J'aimerais relever une chose en réponse à ce qu'a dit M. Fridez: il est inexact de soutenir qu'il y aurait un libre choix entre le service militaire et le service civil. L'article 1er de la loi sur le service civil prévoit bien que le service civil est censé - je dis bien censé, le problème, c'est que ce n'est pas toujours appliqué de cette façon - être réservé aux citoyens qui ne peuvent pas concilier le service militaire avec leur conscience.

Garantir les effectifs, cela signifie, comme l'a dit le conseiller fédéral Parmelin, garantir la disponibilité opérationnelle de notre armée et tout simplement aussi, c'est essentiel, sa capacité à assumer les missions que le peuple lui a confiées.
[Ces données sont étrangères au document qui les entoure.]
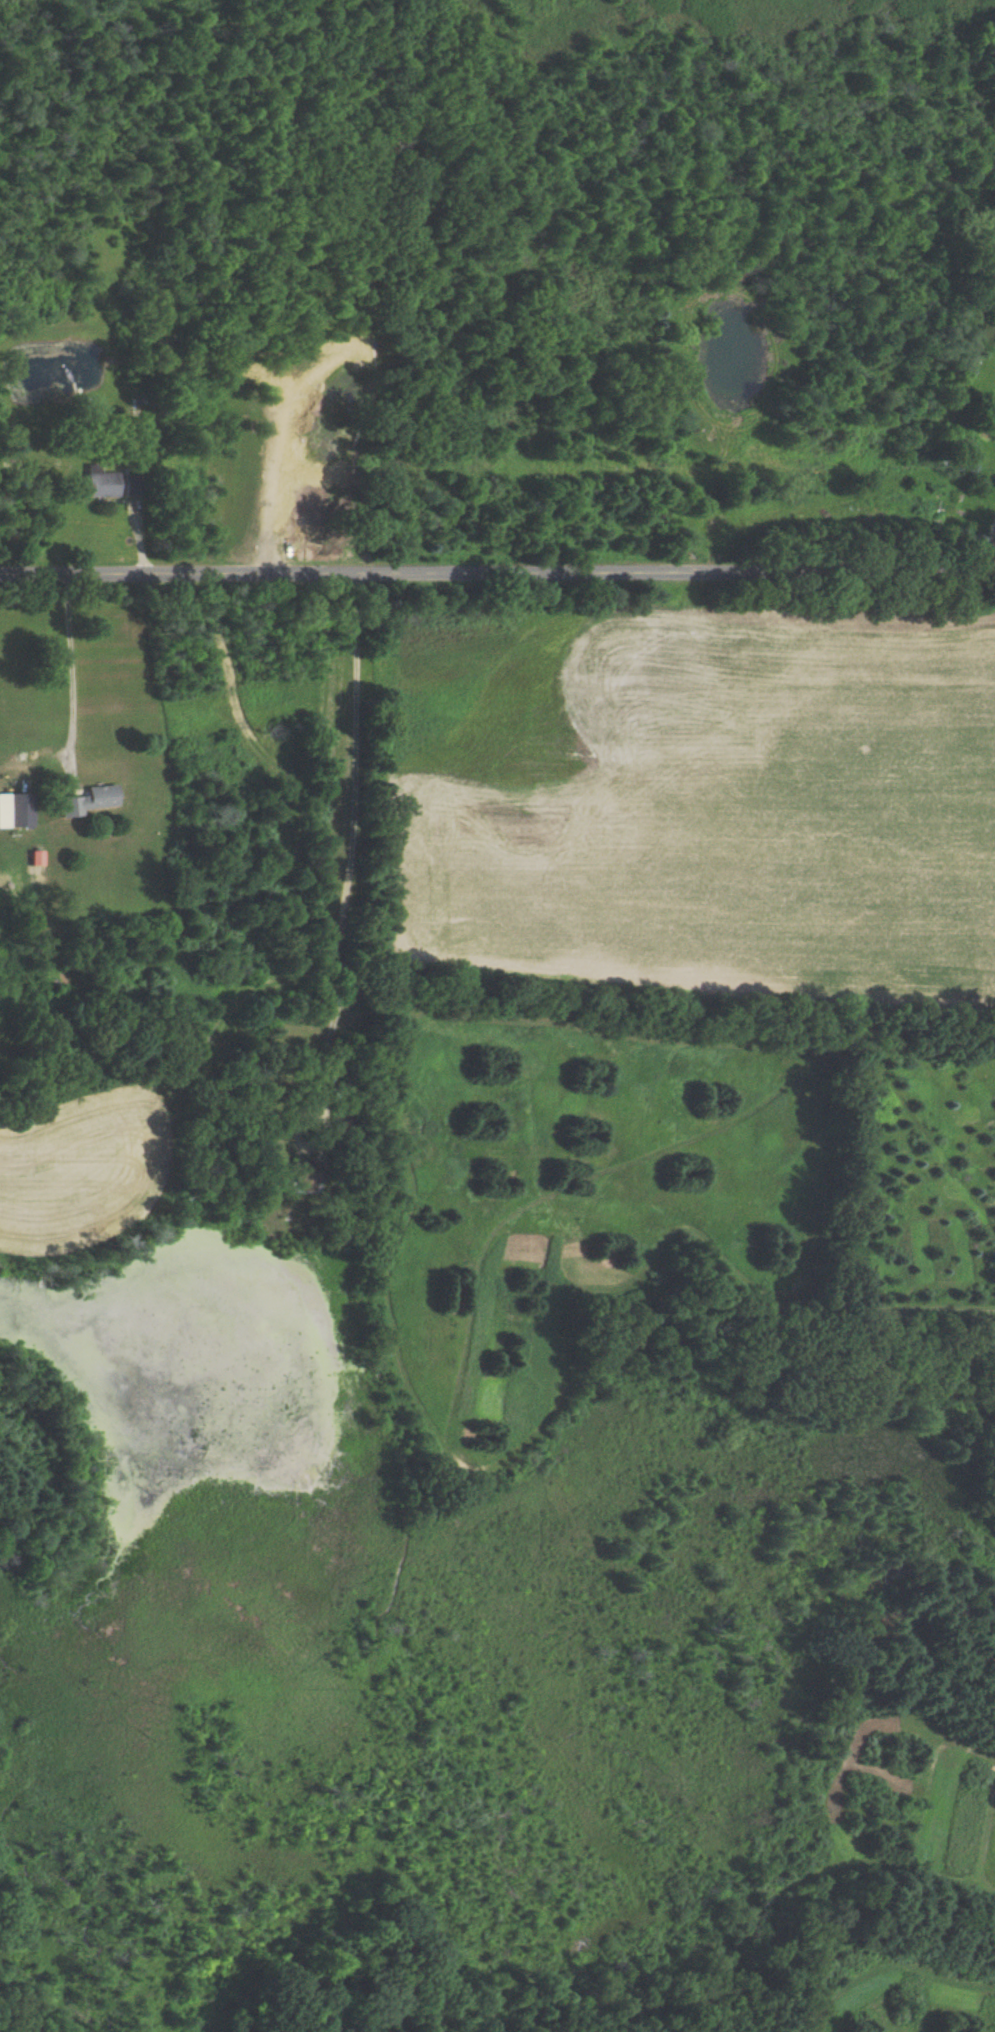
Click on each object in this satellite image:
building: (981, 253)
building: (99, 482)
road: (990, 552)
road: (497, 573)
road: (69, 666)
building: (85, 800)
building: (14, 810)
road: (351, 841)
building: (301, 1182)

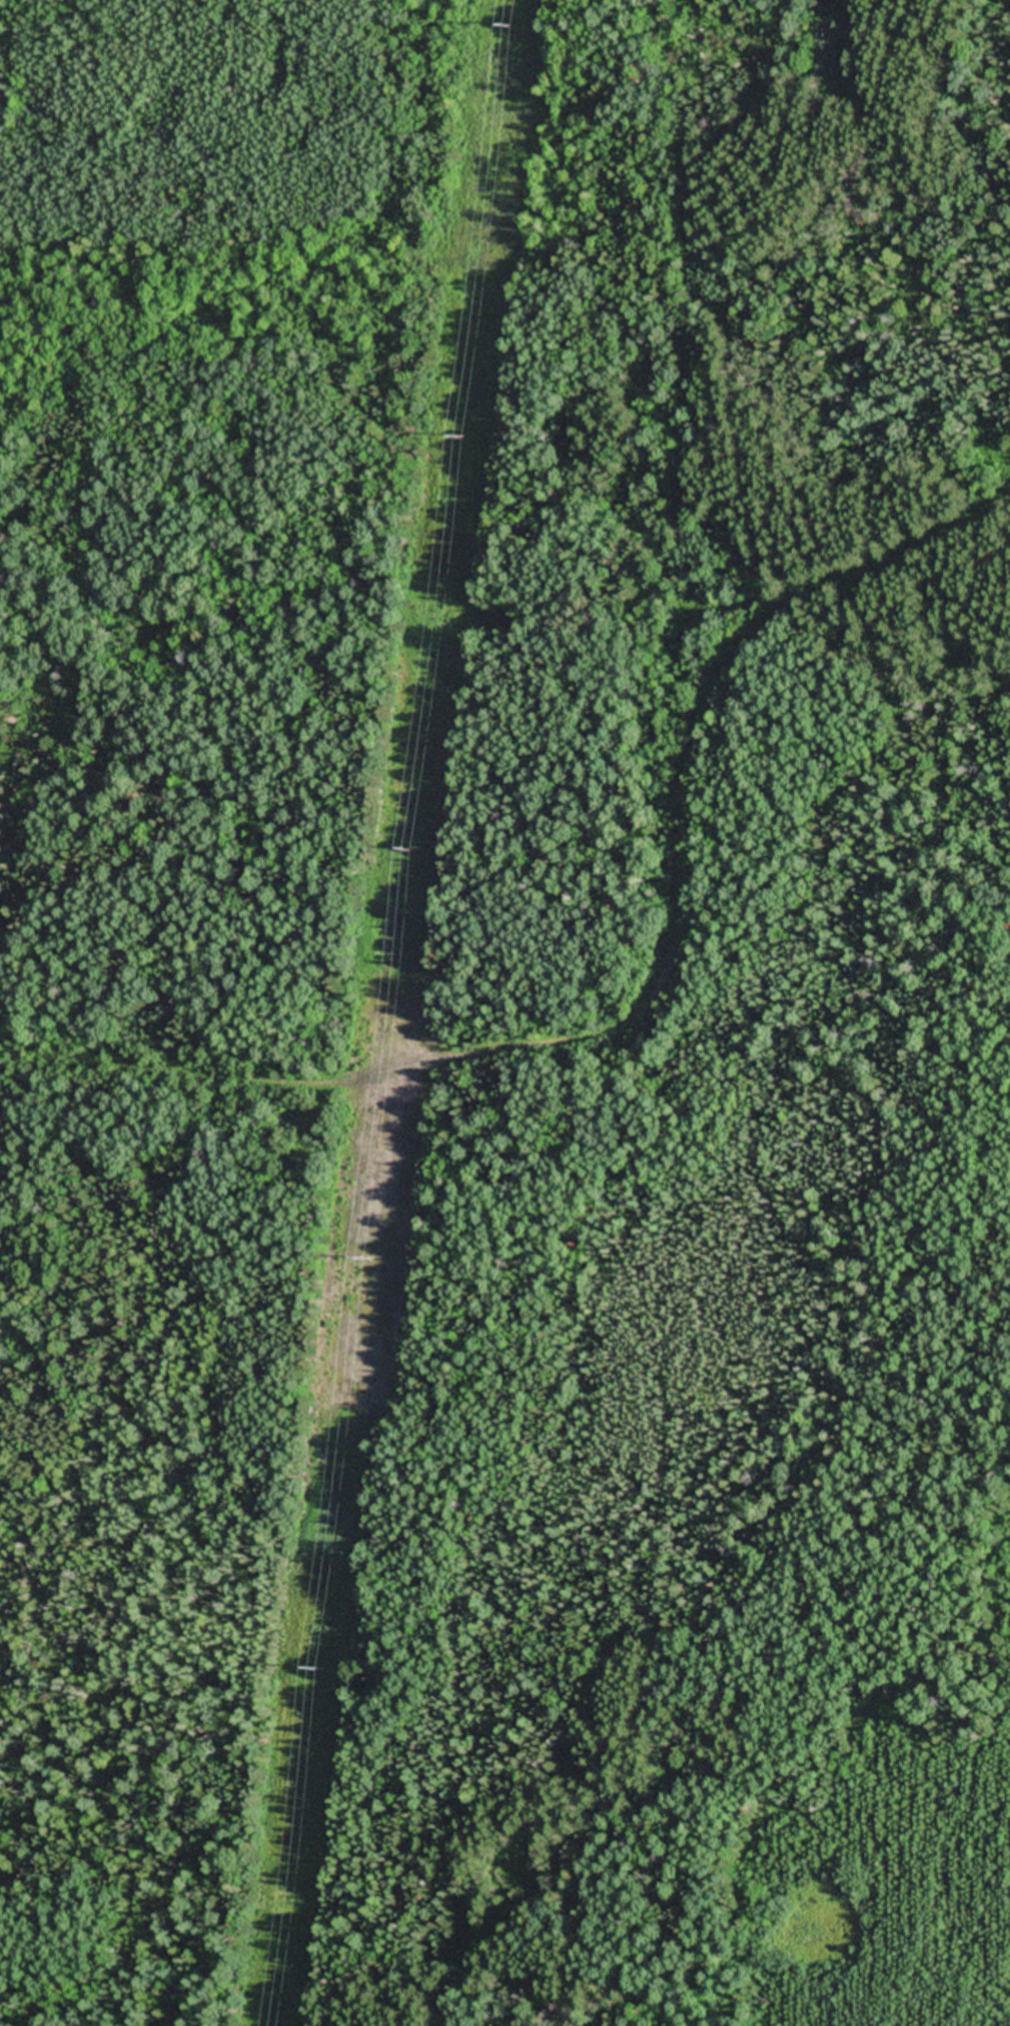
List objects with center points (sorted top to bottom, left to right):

Alors, c'est intéressant, il y a eu une "épreuve du feu", heureusement au sens figuré du terme: l'opération "Corona 20" a montré, on peut le dire, que l'armée est, en cas de crise, l'unique réserve du pays. Les civilistes - cela a été relevé, il faut quand même le dire -, à part les 400 personnes qui ont été mobilisées à la suite du déclenchement de l'opération, étaient déjà engagés. Ils ne pouvaient donc pas former une réserve. Les 400 civilistes ainsi engagés représentaient dix fois moins de personnel que les militaires qui ont été engagés. A noter encore que l'armée a montré qu'elle était la seule organisation capable de mobiliser véritablement des moyens supplémentaires, avec une organisation, des moyens sanitaires, une logistique. Elle a aussi été la seule organisation capable par exemple d'assumer des missions de contrôle de nos frontières.

Voilà une série de raisons pour lesquelles, au nom de la majorité de la commission, je vous propose d'adhérer aux décisions du Conseil des Etats, de rejeter les propositions de la minorité Fridez et d'adopter le projet lors du vote final.